▸ **GIVEN ENTRIES**:
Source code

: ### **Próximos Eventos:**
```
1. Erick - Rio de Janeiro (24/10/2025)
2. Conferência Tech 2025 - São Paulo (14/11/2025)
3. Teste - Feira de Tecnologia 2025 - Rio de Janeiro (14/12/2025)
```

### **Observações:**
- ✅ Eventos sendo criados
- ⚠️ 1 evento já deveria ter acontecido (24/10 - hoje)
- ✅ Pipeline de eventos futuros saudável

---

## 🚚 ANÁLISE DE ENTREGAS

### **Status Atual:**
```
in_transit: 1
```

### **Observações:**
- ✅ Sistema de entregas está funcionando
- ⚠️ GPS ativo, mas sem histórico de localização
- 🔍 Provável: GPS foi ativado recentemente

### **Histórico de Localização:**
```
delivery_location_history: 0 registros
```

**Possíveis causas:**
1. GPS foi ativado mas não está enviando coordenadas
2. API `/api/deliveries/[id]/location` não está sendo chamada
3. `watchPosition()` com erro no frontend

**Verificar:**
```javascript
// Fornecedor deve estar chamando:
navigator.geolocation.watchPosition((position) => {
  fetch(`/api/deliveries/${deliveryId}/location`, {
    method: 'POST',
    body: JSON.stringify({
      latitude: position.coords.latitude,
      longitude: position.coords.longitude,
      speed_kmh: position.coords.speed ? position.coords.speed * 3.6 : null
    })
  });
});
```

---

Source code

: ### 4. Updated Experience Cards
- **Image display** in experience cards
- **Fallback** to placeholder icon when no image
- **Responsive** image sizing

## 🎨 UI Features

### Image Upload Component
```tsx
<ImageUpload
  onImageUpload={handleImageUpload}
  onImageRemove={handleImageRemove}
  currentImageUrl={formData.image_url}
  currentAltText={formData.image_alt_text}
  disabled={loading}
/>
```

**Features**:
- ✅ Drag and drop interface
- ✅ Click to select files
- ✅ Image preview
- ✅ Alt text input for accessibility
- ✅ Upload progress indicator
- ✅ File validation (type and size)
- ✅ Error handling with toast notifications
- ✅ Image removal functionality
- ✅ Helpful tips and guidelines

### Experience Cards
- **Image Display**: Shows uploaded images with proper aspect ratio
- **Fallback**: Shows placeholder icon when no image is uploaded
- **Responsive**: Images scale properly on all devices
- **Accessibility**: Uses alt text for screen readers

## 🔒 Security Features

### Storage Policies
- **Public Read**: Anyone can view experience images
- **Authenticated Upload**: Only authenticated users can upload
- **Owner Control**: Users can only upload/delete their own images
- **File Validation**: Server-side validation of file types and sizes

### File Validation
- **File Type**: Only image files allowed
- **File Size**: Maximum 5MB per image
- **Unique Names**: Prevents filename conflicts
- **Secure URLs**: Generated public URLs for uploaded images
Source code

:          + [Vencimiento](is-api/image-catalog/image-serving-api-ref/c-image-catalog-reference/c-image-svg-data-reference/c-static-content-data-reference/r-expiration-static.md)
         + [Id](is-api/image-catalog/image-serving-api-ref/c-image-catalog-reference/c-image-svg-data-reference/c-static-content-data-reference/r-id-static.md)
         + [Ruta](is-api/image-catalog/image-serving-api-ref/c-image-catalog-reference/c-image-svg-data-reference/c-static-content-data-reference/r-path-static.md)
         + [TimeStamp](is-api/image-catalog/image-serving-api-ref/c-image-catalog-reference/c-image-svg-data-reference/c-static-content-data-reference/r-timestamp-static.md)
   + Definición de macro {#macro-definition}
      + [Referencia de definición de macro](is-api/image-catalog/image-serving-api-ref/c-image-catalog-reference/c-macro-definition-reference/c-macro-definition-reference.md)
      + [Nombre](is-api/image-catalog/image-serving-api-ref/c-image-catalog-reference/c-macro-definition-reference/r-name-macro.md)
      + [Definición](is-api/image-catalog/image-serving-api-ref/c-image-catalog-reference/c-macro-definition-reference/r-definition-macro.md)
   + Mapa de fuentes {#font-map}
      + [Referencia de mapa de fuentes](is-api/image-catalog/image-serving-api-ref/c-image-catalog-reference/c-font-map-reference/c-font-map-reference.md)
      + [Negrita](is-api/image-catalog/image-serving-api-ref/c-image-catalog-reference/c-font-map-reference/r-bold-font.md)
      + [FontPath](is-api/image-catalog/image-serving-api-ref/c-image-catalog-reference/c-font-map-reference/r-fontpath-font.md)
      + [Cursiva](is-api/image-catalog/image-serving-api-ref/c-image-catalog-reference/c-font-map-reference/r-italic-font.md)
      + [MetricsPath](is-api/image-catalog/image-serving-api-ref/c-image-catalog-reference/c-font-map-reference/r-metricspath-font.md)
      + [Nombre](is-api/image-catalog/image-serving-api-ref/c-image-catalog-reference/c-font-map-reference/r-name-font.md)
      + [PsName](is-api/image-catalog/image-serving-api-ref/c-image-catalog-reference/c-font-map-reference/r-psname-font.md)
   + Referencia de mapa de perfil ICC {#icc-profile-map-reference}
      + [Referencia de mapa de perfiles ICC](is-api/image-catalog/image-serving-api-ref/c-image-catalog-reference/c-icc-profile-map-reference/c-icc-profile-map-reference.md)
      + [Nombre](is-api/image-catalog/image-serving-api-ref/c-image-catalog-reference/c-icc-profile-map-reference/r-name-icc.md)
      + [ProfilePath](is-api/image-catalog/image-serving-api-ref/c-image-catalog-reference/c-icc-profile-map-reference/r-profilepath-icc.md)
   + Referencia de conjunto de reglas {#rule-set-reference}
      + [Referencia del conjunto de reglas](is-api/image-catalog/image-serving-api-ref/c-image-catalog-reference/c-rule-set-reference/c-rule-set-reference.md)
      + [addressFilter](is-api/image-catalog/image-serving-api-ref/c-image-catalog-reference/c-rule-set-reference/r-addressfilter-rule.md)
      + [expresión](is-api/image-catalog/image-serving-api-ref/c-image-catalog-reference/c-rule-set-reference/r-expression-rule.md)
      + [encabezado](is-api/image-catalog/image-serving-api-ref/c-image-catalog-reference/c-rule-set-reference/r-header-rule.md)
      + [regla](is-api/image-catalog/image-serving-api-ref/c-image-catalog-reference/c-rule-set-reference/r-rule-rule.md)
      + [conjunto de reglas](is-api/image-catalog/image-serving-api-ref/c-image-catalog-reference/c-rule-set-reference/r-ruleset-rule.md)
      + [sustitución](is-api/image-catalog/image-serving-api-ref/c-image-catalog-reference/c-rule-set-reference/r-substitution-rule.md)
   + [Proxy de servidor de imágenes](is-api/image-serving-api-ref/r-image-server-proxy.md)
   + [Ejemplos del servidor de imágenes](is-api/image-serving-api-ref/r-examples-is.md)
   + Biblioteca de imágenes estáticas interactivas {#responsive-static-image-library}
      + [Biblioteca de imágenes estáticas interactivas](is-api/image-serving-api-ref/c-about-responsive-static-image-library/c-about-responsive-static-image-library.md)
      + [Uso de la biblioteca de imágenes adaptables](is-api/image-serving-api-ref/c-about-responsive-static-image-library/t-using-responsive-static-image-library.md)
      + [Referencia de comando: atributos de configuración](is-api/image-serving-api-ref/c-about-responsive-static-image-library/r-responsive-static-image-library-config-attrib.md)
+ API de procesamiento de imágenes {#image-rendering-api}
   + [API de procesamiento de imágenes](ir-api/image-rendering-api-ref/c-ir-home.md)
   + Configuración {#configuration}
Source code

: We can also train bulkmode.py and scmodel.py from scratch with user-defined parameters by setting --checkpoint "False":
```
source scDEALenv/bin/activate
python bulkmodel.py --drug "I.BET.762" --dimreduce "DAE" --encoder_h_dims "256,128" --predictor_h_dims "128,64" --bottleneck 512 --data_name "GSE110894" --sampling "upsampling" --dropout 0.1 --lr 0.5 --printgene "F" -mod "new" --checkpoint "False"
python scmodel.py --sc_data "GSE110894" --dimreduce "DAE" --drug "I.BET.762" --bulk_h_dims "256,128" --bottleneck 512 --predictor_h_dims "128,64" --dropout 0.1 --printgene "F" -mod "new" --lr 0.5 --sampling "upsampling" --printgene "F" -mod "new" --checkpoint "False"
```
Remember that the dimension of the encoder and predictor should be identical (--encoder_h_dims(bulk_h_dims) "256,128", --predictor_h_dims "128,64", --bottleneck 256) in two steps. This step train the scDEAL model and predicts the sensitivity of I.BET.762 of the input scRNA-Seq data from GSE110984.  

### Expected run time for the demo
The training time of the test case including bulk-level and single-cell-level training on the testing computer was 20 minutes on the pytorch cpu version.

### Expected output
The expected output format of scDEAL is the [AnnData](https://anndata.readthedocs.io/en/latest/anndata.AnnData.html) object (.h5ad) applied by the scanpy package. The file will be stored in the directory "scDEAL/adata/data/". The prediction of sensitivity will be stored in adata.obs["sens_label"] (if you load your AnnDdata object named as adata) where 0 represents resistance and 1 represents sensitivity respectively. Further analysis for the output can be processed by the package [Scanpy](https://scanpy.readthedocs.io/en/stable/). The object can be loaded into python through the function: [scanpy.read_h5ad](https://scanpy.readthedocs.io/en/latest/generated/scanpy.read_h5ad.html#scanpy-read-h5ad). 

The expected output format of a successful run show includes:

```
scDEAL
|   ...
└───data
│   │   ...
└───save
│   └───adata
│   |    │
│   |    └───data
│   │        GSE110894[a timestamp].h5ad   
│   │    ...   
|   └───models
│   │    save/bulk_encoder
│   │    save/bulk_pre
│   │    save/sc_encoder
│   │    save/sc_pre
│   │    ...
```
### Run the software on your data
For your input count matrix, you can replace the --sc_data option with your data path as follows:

▸ **ABOUT THIS EXERCISE**: Reproduce each line from the data that has "icon" in it.

▸ **SOLUTION TO THIS PROBLEM**:
- **Fallback** to placeholder icon when no image
- **Fallback**: Shows placeholder icon when no image is uploaded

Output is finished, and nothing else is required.